PASSAGE TO READ.
XPath syntax cross-reference

Here is a listing of all first productions contained in various numbered sections and unnumbered subsections from the XPath Recommendation. This may be helpful if you want to cross-reference the productions shown in XPath syntax with those in the XPath Recommendation.

Section in XPath Recommendation
Production number and name
2 Location Paths
[1] LocationPath
2.1 Location Steps
[4] Step
2.2 Axes
[6] AxisName
2.3 Node Tests
[7] NodeTest
2.4 Predicates
[8] Predicate
2.5 Abbreviated Syntax
[10] AbbreviatedAbsoluteLocationPath
3.1 Basics
[14] Expr
3.2 Function Calls
[16] FunctionCall
3.3 NodeSets
[18] UnionExpr
3.5 Numbers
[25] AdditiveExpr
3.7 Lexical Structure
[28] ExprToken
. . .
[39] ExprWhitespace (last production)

Some notes on XPath usage

The following subsections describe some subtle issues in XPath, which the XmlDoc API implements exactly as specified in the recommendations.

“//” and “.”

As mentioned in Performance considerations: Document order, certain axes, the descendant-or-self axis (commonly appearing in an XPath expression with the // abbreviation) should generally be avoided, due to possibly incurring extra CPU and DKRD overhead. In addition, if you have verified the performance questions, be sure that you understand the meaning of //. For example:

  • The expression //chapter[1] is not the first chapter in the document; it is the first chapter child of each element in the document.
  • An XPath expression that begins with // is an absolute expression; if you want to use it at the start of a relative XPath expression, make use of the . step:
        %chapter = %doc:SelectSingleNode('/book/chapter[title="Aerobics"]')
        %sections = %chapter('.//section')
    

Attributes: not children, and excluded from most axes

One subtle point to observe is that attributes are not children of their parents! As stated in the XPath Recommendation:

  • 2.2 Axes
  • . . .
    • the descendant axis contains the descendants of the context node; a descendant is a child or a child of a child and so on; thus the descendant axis never contains attribute or namespace nodes

Also, Attributes cannot be parents, and they are explicitly excluded from some axes.

The only axes which may include Attribute nodes are:

  • ancestor-or-self
  • attribute (abbreviated @)
  • descendant-or-self (abbreviated //)
  • self

Note that the child axis is not in the above list, and so it will never include an Attribute node; thus, since child is the default axis, an Attribute node will never the result of a step which does not explicitly include one of the above (abbreviated or unabbreviated) axes.

Order of nodes: node sets versus nodelists

The order of nodes in an XML document is the order in which the node (or its start-tag, in the case of an Element node) first occurs in the serial form of the document. Thus, in document order, the Root node is first, an Element node occurs before its Attribute nodes and Namespace declarations, which appear before the children of the Element, and so on.

For the sake of simplicity and to be consistent with XSLT, the order of nodes in an XmlNodelist in the XmlDoc API is also document order.

DATA SUPPLIED.
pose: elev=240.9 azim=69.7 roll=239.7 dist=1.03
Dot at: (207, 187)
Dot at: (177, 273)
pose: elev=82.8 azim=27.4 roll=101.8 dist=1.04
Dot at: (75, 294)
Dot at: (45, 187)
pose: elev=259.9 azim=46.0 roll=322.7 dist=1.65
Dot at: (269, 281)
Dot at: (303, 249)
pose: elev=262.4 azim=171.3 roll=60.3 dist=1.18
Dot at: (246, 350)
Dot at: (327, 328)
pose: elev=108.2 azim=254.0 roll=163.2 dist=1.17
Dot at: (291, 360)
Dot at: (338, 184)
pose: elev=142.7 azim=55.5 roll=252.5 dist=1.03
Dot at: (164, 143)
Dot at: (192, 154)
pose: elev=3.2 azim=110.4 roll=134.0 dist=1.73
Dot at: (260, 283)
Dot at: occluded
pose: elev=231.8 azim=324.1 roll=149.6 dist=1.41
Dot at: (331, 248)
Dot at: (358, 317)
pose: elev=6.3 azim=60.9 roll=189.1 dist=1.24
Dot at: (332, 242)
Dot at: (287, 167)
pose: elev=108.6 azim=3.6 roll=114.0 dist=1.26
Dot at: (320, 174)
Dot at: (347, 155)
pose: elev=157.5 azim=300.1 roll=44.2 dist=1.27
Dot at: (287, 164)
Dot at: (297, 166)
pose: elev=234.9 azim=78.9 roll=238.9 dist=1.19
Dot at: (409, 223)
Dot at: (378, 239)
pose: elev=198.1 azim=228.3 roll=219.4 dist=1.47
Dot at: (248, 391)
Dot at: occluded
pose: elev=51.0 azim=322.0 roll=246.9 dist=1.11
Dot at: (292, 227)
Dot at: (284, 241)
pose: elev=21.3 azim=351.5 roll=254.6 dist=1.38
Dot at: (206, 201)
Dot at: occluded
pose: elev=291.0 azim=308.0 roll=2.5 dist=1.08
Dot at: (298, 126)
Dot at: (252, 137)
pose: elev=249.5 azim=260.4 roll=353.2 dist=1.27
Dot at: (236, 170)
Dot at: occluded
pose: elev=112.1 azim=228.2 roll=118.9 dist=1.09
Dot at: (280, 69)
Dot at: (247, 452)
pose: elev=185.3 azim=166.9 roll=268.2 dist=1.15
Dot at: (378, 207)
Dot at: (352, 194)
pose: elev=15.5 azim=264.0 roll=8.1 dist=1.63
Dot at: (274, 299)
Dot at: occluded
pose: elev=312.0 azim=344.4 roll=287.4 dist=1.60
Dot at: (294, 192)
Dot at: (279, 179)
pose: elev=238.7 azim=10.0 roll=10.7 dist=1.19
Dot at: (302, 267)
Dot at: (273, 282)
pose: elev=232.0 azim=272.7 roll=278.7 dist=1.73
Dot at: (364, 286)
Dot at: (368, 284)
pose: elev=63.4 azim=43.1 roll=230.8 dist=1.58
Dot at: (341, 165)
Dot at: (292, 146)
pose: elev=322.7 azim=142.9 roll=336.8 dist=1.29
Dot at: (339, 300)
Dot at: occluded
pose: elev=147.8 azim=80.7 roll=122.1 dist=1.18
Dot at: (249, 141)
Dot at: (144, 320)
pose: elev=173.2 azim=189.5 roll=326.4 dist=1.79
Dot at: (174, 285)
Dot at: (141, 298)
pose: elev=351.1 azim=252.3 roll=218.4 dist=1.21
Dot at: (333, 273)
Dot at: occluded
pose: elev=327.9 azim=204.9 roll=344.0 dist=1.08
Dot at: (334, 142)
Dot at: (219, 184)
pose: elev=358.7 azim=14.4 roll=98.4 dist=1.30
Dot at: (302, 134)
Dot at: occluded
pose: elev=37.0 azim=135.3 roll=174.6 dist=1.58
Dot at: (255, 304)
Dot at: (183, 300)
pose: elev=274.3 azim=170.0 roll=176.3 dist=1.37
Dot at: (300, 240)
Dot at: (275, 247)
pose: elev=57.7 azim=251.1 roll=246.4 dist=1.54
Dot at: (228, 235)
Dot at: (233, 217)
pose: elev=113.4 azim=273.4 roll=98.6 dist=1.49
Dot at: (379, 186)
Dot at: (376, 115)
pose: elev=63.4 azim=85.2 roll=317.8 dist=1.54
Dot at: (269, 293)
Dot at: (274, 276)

EXERCISE SET.
1 > In the XPath page, restate more briefly the paragraph beginning "The order of nodes in an XML document", keeping its main facts.
2 > Reproduce from the XPath page everything from "Note that the" down to "Element, and so on.".

ANSWERS PROVIDED.
1 > Document order is the order in which each node, or an Element node's start-tag, first appears in the serialized document. The Root node therefore comes first. An Element node precedes its Attribute nodes and Namespace declarations, and these precede the Element's children.

2 >
Note that the child axis is not in the above list, and so it will never include an Attribute node; thus, since child is the default axis, an Attribute node will never the result of a step which does not explicitly include one of the above (abbreviated or unabbreviated) axes.

Order of nodes: node sets versus nodelists

The order of nodes in an XML document is the order in which the node (or its start-tag, in the case of an Element node) first occurs in the serial form of the document. Thus, in document order, the Root node is first, an Element node occurs before its Attribute nodes and Namespace declarations, which appear before the children of the Element, and so on.